Date of Award

Spring 1992

Document Type


Degree Name

Doctor of Philosophy in Electrical Engineering - (Ph.D.)


Electrical and Computer Engineering

First Advisor

Winston K. Chan

Second Advisor

N. M. Ravindra

Third Advisor

William N. Carr

Fourth Advisor

Walter F. Kosonocky

Fifth Advisor

Roy H. Cornely

Sixth Advisor

Gee-Kung Chang


Epitaxial lift-off (ELO), a technique of removing an epitaxially grown GaAs layer from its growth substrate by selective etching of an AlAs sacrificial layer, is described for field-effect transistor fabrication independent of the GaAs growth substrate. Metal Semiconductor Field-Effect Transistors (MESFETs) and High Electron Mobility Transistors (HEMTs) fabricated on silicon and sapphire substrates using ELO are investigated. A 0.1 μm gate length depletion mode MESFET made on silicon exhibited a unity current gain frequency ft = 34 GHz. Excellent device isolation with subpicoampere leakage currents is obtained. A high input impedance amplifier has been implemented on silicon substrate using ELO GaAs MESFETs. The amplifier had an input RC time constant limited bandwidth of 500 MHz.

EXERCISE SET:
a - Copy everything in the epitaxial lift-off dissertation page from "Epitaxial lift-off (ELO), a" down to "of 500 MHz.", word for word.
b - Keep writing the epitaxial lift-off dissertation page, picking up right after its last sentence.
The data has nothing to do with the epitaxial lift-off dissertation page.

COLLECTED MATERIAL:
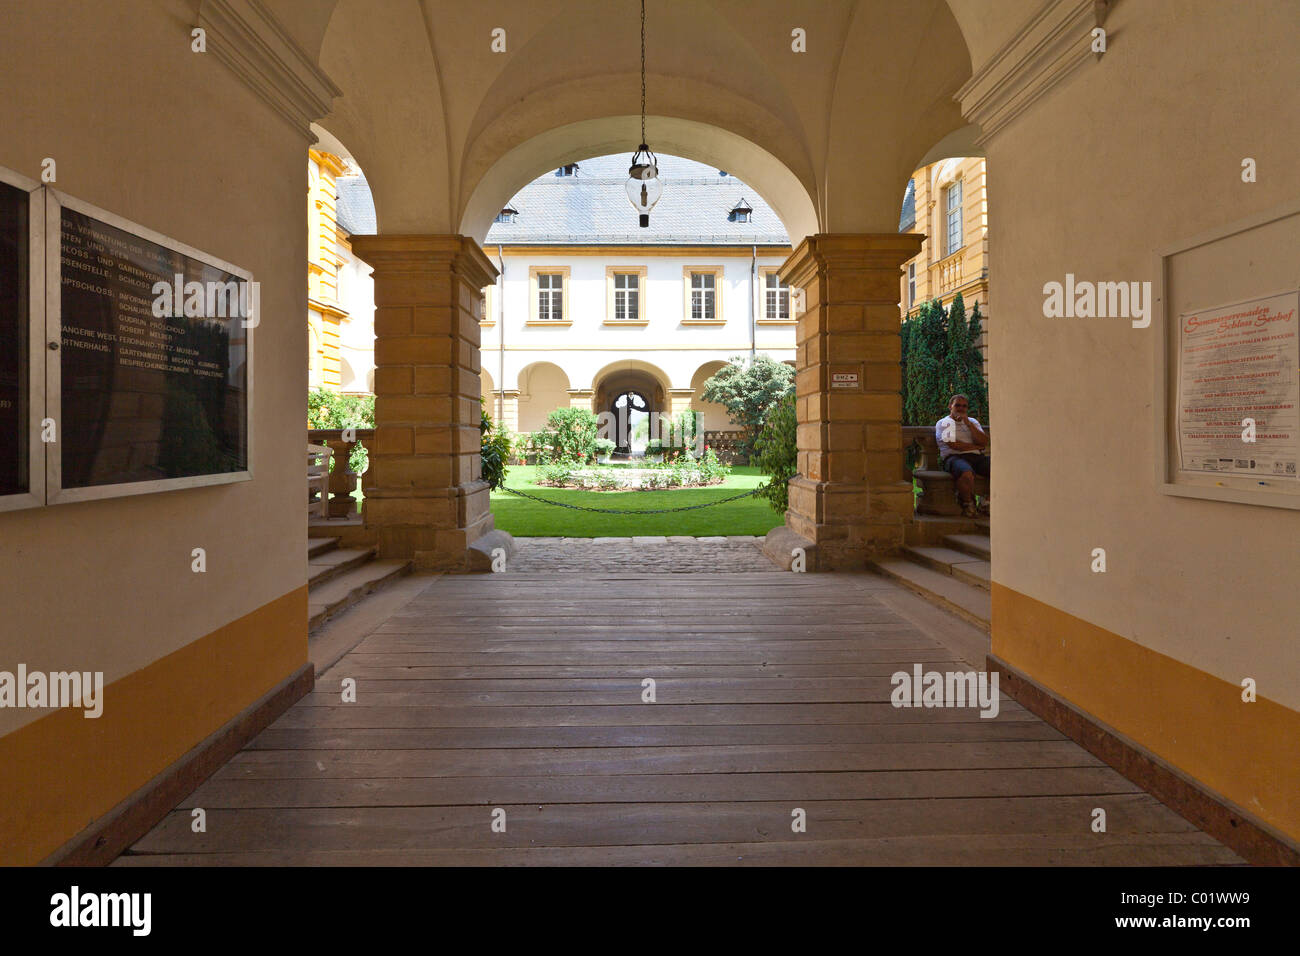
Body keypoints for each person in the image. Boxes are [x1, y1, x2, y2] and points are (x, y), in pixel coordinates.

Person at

ANSWER SECTION:
a -
Epitaxial lift-off (ELO), a technique of removing an epitaxially grown GaAs layer from its growth substrate by selective etching of an AlAs sacrificial layer, is described for field-effect transistor fabrication independent of the GaAs growth substrate. Metal Semiconductor Field-Effect Transistors (MESFETs) and High Electron Mobility Transistors (HEMTs) fabricated on silicon and sapphire substrates using ELO are investigated. A 0.1 μm gate length depletion mode MESFET made on silicon exhibited a unity current gain frequency ft = 34 GHz. Excellent device isolation with subpicoampere leakage currents is obtained. A high input impedance amplifier has been implemented on silicon substrate using ELO GaAs MESFETs. The amplifier had an input RC time constant limited bandwidth of 500 MHz.

b -
Results of investigation of a novel source of cadmium and zinc diffusion for shallow p+-n junction fabrication in In0.53Ga0.47As/InP are also presented. Langmuir-Blodgett (LB) deposited monolayers of Cadmium and Zinc arachidate have been used as a source of Cd and Zn dopants in InGaAs/InP. This new source provides precise control of the dopant dose through the number of LB film monolayers deposited and it is also a safer method of handling toxic Cd. The LB film can be patterned by lift-off for a patterned diffusion without a mask. Highly doped (Na= 2 -4 x 1019 cm-3 ), shallow (0.1-0.4 μm) p+-n junctions have been obtained. Junction field-effect transistors(JFETs) and PIN photodetectors have been fabricated as a demonstration of the usefulness of the technique. A PIN photodetector had a 100 pA dark current at -5 V DC bias and a bandwidth of 2 GHz.

A new technique for fabricating optoelectronic integrated circuit (OEIC) photoreceivers for 1.3-1.55 μm wavelength optical communication has also been proposed. The proposed OEIC uses ELO GaAs MESFETs and InGaAs/InP PIN photodetectors.